The term was coined by the Nigerian writer Wole Soyinka for The Forest of a Thousand Daemons, his 1968 English translation of D. O. Fagunwa's 1938 novel, the first novel ever written in the Yoruba language. Despite using daemons in his title, Soyinka considered that word misleading and avoided it in the text itself. As he explains in his introduction to Forest,

These beings who inhabit Fagunwa’s world demand at all costs and by every conceivable translator’s trick to be preserved from the common or misleading associations which substitutes such as demons, devils, or gods evoke in the reader’s mind.
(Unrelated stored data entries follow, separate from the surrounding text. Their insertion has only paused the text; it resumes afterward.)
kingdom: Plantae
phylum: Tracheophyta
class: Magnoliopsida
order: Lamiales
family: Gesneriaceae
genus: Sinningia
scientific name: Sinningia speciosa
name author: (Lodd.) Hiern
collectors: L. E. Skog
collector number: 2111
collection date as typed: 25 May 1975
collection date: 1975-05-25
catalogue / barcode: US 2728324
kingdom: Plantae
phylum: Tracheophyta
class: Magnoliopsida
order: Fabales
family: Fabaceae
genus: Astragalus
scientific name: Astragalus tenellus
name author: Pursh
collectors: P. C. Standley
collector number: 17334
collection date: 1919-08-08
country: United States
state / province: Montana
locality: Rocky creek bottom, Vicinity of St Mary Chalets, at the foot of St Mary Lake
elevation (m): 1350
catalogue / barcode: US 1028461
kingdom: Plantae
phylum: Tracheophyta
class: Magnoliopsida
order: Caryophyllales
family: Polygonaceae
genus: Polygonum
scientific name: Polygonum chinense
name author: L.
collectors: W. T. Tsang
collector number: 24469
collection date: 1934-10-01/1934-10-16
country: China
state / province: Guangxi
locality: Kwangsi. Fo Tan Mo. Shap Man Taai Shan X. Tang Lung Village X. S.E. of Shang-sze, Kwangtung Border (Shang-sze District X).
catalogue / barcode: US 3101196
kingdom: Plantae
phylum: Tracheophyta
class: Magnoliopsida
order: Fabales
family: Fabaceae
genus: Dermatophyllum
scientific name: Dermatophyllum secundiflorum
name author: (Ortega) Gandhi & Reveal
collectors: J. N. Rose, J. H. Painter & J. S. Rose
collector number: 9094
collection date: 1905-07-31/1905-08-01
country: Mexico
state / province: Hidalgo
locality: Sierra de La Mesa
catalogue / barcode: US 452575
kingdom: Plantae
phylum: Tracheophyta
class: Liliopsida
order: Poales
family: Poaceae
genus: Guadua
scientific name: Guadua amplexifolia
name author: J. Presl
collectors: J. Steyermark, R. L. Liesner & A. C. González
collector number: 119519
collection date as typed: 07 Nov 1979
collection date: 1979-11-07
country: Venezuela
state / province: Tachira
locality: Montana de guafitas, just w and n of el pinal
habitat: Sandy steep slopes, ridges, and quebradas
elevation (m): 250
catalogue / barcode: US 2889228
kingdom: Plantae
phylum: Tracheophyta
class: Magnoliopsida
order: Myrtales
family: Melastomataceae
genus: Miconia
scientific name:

At the same time, it is necessary that they transmit the reality of their existence with the same unquestioning impact and vitality which is conveyed by Fagunwa in the original.

This concern for giving creatures of West African legend the same "non-exotic validity" in English that they have in Yoruba led Soyinka to adopt what I have elsewhere characterized as a Tolkienian approach to translation. The same logic that led Tolkien to "translate" the "original" word kuduk into hobbit, a coinage intended to sound more at home in an English text, led Soyinka to coin the word ghommid to refer to that motley assortment of folkloric creatures that might otherwise have been called gods, spirits, demons, fairies, goblins, elves, etc.

I have borrowed this word of his and use it in much the same way: to refer to any of the assortment of beings -- apparently intelligent, roughly humanoid, but certainly not in any straightforward sense human -- which the human race has from time to time encountered throughout our history. I use the term as a way of avoiding making unwarranted assumptions about the nature of these creatures -- good or evil, material or spiritual, terrestrial or extraterrestrial, real or hallucinatory.

2 comments:

Unknown said...

you said what a ghommid is not - so what IS a ghommid ?

Wm Jas Tychonievich said...

Nobody knows. Hence the need for a term with minimal baggage.